Dude I just picked up a married chick while her husband was playing pool.
What do you mean you picked her up? How are you gonna leave the bar?
I didn't. I fucked her in the men's room. Come get me before he finds out.
i'm starting to get pissed at how pandora is trying to force coldplay on me
oh my god. my mom just found my pipe. she thought it was a dildo.
like i said, there should be a sitcom about your family.
When he took off his pants i accidently shouted "that is one small wiener," and thats when he left
you'd think someone with a dick that small would take what he could get
just crush a couple of percocets into it. tell him sam adams came out with a new beer. flavored with sleep.
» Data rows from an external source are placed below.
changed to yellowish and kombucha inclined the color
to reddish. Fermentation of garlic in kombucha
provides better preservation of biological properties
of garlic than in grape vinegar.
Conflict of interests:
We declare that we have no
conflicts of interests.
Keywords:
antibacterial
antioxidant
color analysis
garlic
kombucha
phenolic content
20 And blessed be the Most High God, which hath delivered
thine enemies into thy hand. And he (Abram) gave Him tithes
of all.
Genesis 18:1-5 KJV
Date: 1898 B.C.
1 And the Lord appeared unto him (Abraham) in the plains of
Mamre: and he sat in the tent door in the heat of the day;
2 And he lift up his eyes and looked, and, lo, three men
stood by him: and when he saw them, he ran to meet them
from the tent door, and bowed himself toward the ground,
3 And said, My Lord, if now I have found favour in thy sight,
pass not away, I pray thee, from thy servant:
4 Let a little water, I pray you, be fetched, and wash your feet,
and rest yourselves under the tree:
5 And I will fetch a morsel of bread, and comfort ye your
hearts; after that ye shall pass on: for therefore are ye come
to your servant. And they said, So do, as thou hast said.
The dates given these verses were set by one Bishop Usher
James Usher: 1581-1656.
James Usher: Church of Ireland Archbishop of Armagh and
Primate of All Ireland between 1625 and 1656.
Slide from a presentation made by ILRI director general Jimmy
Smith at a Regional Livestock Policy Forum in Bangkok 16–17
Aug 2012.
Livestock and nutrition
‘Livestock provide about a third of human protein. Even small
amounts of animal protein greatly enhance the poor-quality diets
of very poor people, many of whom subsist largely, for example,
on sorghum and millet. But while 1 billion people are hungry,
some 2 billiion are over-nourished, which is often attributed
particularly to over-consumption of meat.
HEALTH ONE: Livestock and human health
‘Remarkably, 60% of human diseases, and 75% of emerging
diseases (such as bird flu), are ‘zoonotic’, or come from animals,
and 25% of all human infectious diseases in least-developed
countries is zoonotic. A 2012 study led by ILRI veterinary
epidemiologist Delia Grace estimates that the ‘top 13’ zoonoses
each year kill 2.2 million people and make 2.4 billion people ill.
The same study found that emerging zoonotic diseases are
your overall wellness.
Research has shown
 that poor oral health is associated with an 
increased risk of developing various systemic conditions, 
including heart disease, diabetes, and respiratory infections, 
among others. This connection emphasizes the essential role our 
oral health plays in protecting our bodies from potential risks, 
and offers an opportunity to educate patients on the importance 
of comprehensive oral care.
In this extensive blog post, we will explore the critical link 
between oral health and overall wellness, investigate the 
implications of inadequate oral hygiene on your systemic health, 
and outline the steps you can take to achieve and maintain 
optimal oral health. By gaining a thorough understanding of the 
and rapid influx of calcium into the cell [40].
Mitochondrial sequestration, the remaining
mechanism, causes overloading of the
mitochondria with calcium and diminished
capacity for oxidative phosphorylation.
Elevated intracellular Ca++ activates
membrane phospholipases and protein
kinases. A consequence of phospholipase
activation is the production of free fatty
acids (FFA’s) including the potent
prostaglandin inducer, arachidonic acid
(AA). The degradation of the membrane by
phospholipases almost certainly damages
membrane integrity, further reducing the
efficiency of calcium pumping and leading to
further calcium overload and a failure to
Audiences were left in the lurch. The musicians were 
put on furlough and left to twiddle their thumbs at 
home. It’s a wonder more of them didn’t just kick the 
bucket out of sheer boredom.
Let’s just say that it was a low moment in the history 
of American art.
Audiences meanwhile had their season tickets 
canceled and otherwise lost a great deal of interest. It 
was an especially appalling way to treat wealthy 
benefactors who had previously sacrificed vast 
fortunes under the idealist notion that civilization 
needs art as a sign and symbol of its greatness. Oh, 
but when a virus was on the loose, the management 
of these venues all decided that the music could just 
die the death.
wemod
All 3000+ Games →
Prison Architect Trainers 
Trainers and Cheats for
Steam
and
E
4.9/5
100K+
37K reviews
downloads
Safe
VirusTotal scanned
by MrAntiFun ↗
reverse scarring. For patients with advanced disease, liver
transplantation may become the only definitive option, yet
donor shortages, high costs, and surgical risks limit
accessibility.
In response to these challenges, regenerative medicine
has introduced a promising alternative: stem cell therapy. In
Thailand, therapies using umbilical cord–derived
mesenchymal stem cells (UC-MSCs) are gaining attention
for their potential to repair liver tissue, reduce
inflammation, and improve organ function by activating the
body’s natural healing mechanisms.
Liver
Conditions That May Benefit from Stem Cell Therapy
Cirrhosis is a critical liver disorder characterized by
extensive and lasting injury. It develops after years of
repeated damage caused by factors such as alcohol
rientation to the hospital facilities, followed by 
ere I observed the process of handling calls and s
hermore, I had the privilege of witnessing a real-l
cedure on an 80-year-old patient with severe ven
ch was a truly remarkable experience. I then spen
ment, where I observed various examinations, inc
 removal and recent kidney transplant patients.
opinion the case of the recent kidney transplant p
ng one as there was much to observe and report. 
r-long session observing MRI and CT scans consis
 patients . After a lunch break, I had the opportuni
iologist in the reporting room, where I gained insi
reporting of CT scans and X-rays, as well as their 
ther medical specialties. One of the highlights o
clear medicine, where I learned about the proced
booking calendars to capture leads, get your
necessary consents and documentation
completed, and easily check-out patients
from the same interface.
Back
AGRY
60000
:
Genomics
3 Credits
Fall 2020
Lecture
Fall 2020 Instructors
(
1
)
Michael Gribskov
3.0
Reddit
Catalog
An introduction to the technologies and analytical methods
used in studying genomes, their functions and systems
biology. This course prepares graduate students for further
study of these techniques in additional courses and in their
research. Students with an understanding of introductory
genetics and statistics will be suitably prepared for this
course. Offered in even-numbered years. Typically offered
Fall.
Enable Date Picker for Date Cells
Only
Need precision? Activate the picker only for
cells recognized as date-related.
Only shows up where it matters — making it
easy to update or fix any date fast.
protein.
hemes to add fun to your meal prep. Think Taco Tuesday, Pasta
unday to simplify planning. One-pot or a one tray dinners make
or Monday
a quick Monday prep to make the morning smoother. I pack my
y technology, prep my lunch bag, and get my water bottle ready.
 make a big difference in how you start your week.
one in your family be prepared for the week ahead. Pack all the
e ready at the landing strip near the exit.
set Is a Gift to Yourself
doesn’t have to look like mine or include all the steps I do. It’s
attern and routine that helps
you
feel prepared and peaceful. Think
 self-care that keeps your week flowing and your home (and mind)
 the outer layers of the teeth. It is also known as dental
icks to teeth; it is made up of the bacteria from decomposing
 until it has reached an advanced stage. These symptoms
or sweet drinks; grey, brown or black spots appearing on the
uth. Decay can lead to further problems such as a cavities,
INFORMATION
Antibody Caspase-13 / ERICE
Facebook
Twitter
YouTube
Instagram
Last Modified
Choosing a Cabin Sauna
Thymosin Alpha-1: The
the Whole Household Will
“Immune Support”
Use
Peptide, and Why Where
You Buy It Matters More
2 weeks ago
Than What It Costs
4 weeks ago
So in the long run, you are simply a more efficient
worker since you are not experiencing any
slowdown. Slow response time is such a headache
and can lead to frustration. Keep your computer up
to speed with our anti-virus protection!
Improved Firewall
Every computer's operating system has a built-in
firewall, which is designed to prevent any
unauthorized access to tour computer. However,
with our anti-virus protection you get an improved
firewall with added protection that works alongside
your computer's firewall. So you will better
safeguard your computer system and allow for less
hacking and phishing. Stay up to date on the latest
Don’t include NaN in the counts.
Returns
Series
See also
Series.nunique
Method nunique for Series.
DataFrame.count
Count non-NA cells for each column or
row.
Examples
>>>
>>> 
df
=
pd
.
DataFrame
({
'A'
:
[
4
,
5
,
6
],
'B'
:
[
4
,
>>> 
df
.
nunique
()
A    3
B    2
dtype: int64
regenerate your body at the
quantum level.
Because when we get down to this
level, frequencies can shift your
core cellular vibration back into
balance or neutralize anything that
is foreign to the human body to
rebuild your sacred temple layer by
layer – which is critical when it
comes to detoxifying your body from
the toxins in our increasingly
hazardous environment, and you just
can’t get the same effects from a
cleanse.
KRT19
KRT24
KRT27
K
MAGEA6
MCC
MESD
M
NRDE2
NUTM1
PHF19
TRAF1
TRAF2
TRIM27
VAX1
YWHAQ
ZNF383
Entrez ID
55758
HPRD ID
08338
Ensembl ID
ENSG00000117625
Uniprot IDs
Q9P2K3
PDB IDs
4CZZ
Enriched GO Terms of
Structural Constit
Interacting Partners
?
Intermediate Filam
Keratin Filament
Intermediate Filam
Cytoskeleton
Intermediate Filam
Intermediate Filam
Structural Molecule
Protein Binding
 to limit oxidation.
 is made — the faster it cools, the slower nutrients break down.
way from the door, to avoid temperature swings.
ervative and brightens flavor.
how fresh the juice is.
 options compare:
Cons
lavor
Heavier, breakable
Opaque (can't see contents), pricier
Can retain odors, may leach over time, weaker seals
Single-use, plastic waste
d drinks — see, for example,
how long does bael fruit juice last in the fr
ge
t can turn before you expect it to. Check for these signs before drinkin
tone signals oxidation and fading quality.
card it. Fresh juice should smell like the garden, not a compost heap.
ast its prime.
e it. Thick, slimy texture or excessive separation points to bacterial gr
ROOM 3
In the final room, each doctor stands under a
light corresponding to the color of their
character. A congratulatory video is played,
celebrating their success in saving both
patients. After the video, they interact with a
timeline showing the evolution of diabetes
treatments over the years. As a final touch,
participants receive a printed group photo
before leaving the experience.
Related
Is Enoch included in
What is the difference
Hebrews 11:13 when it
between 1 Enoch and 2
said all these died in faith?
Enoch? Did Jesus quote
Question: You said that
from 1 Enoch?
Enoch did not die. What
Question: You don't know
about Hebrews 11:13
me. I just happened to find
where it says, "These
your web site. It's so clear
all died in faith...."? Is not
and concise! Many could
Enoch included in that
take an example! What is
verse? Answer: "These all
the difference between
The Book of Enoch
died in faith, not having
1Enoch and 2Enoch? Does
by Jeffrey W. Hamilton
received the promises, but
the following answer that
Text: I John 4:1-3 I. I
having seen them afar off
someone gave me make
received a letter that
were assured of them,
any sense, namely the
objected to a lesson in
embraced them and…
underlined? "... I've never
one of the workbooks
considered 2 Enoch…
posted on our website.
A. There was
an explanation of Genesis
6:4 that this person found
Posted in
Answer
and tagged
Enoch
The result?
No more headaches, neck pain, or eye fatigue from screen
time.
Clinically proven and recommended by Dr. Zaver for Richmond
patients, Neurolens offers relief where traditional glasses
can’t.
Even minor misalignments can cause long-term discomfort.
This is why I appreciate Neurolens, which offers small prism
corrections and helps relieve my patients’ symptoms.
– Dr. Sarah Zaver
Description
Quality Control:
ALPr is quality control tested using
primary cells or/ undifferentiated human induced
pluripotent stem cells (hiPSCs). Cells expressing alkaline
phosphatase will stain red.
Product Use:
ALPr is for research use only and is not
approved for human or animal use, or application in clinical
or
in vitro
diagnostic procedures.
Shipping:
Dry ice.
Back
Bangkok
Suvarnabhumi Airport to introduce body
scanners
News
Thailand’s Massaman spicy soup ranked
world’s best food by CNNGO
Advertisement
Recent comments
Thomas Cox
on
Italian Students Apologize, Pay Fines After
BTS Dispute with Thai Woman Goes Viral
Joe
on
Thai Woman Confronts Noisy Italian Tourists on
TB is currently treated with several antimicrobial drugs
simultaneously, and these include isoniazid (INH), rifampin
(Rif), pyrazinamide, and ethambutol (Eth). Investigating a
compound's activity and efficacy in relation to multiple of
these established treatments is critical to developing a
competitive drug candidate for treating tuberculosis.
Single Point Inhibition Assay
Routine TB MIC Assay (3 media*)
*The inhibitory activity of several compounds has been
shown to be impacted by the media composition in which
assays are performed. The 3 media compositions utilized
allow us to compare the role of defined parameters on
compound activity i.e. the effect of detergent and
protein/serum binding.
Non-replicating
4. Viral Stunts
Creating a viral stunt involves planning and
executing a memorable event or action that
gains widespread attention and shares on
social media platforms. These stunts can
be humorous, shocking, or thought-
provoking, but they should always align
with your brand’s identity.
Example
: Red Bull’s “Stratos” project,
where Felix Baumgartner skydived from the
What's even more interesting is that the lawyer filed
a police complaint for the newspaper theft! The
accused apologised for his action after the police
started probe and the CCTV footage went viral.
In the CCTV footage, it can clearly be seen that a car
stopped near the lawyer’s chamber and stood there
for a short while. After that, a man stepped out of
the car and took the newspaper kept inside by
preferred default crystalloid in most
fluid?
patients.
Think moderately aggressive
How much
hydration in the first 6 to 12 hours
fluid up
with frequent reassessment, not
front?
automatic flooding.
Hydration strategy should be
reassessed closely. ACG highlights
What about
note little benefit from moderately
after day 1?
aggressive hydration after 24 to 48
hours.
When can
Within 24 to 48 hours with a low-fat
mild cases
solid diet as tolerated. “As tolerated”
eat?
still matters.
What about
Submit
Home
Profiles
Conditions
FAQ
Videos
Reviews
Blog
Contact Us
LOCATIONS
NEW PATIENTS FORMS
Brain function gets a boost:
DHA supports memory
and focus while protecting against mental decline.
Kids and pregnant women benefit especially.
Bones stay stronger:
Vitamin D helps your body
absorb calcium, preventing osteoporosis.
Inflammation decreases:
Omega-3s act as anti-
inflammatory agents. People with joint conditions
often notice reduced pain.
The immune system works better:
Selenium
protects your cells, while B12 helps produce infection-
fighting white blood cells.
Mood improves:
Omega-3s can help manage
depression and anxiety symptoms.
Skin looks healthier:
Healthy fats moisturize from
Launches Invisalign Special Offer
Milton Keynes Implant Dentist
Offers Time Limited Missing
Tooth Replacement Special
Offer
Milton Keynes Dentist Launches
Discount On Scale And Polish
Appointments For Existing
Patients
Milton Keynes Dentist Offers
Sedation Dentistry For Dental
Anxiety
I took it to a new level. I'm procrastinating taking my adderall. Hate finals week.
I found out what happened to that girls weave last night. It was draped over a bush in my backyard.
He googled the address of the bar, then sent me a text saying "6.3 miles. Too far. :( Apparently I am only worth a 5 mile radius.
GET OVER HERE. HOTTIE ALERT
^^^This is why you should have charged your phone prior to going out.
Wanna have a sleepover and take me to court in the morning?
Thx for last night. I've never had so much fun while being told my life decisions are questionable at best.
ICE CREAM AND CAKE BITCHESSSSSS
I'd like to thank Vicodin for getting me through family thanksgiving once again.
I think I need practice at oral sex
I own a practice facility.
he passed out in the backyard and we used christmas lights as extension cords for the clippers to shave his head.